First batch of data: [1,1,10],[2,1,11],[3,2,8]
Aggregation result: [1,21], [2,8]
Second batch of data: [2,1,12] //Update the record whose ID is 2.
Error result: [1,33], [2,8] //Updated data (ID=2) cannot be identified.

Aggregation result: [1,22], [2,8] //The result is correct because update is identified.

There are three ways to identify whether the data is updated:

Using the state backend
The state backend stores all raw data. The new arriving data is determined as the updated data based on the status. Then, the Flink aggregation withdrawal function is used to update the aggregation result data.

Advantage: The aggregation accuracy is ensured. This solution has no requirement on data which is easy to use.

Disadvantage: When there is a large amount of data, large state backend storage is required.
Using data in CDC format
The update operation record of CDC data contains both original data and updated data. The previous aggregation result is removed based on original data, and the latest calculation result is updated based on updated data.

Advantage: Large state backend storage is not required.
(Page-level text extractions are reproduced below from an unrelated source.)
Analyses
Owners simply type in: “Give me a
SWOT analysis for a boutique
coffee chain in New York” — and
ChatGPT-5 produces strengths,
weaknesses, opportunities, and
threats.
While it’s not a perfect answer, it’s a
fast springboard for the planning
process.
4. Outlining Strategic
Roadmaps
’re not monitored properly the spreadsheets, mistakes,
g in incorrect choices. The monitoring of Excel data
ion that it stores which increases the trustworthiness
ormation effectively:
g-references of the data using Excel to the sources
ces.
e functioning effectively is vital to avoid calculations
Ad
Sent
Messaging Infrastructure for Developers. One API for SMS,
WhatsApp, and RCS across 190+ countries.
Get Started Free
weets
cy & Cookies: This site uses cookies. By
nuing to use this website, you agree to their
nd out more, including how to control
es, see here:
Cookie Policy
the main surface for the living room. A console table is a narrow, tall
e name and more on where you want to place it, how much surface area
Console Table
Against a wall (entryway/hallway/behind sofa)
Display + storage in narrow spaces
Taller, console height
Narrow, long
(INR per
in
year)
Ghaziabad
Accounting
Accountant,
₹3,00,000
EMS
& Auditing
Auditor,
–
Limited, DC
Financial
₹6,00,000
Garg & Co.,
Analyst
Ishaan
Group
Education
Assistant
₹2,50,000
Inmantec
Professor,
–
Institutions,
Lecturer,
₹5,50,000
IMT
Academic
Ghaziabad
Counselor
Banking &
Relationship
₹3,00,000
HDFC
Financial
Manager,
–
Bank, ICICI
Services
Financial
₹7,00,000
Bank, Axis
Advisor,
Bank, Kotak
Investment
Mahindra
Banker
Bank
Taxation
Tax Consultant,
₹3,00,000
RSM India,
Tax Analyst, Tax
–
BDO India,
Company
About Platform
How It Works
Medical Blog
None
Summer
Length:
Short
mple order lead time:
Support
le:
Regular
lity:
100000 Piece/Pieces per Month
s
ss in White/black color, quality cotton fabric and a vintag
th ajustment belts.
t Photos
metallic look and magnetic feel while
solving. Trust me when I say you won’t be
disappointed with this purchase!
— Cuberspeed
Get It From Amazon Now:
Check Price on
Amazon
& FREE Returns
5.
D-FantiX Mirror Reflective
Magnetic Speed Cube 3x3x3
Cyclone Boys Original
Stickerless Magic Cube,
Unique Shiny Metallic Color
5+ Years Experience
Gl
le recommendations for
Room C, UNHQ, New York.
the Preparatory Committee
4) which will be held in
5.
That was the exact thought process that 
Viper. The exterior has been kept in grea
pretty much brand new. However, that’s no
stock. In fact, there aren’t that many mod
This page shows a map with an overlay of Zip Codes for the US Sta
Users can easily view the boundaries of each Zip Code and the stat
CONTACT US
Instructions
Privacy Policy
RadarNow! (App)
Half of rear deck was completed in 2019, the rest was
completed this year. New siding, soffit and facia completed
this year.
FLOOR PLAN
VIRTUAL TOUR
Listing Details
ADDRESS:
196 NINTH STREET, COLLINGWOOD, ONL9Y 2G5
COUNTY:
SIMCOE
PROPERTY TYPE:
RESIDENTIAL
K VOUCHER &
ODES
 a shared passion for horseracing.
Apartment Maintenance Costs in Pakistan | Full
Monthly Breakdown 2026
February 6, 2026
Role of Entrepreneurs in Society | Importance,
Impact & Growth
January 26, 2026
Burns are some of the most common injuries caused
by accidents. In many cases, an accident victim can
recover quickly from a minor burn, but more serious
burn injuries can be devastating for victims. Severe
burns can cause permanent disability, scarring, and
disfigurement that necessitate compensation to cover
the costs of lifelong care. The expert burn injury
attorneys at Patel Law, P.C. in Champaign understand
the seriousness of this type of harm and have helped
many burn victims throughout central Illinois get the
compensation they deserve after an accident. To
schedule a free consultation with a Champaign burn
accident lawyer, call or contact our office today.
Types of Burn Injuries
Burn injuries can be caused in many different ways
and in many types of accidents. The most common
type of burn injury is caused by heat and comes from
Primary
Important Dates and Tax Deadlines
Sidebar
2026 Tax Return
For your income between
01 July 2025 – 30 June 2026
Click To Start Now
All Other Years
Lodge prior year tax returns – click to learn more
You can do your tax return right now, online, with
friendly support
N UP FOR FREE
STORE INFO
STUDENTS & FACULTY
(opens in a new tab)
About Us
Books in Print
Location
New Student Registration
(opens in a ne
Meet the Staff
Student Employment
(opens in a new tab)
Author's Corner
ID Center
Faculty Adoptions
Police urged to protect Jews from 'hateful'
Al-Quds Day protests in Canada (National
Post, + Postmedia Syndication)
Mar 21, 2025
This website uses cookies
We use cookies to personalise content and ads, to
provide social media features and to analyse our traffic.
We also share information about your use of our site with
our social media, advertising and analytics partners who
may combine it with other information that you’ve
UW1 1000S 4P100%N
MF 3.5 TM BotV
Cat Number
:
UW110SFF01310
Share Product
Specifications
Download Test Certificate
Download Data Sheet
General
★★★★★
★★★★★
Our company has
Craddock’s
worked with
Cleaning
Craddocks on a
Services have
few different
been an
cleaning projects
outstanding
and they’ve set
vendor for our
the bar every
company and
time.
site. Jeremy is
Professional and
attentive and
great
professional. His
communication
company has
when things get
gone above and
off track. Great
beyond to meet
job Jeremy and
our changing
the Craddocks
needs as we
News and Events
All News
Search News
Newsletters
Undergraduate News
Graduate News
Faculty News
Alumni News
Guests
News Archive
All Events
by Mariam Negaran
The overall compute resource pressure is lower than that of the state backend solution.

Disadvantage: This solution depends on the CDC format. Typically, data is captured by a CDC collection tool and sent to Kafka, and then Flink reads Kafka data for calculation.
Using changelog data
The changelog format is similar to the CDC format. The only difference is that the CDC format records original and updated data in one row, and the changelog format stores updated data in two rows. One row is used to delete the original data, and the other row stores insertion operation records of updated data. Flink deletes the aggregation result based on the updated data and inserts the calculation result based on the updated data. Changelog can be implemented based on Hudi tables. Data in CDC format can be converted into changelog data and stored in the log files of Hudi MOR tables. Changelog data of Hudi can also be generated based on state backends.

Advantage: Aggregation consistency of updated data can be ensured based on data lake storage.

Disadvantage:
- Only the log file of a Hudi MOR table contains changelog data. If upstream data is stacked when Flink job calculation is delayed and the log file is cleared, changelog data will be lost. You need to retain more versions and properly configure resources for Flink jobs to make the data stacking period shorter than the clearance period.
- The generation of changelogs based on the state backend also depends on the state backend. Generally, the TTL is configured for the state backend and is not retained permanently. In this scenario, the update operation is arbitrary and there is no update period limit. For example, to update data of the last month, set TTL to a value greater than one month. To update all data, set TTL to permanent (do not do so for large tables).
- Currently, the MOR table of changelogs can only be compacted by the Flink engine. Spark engine is not available for compaction.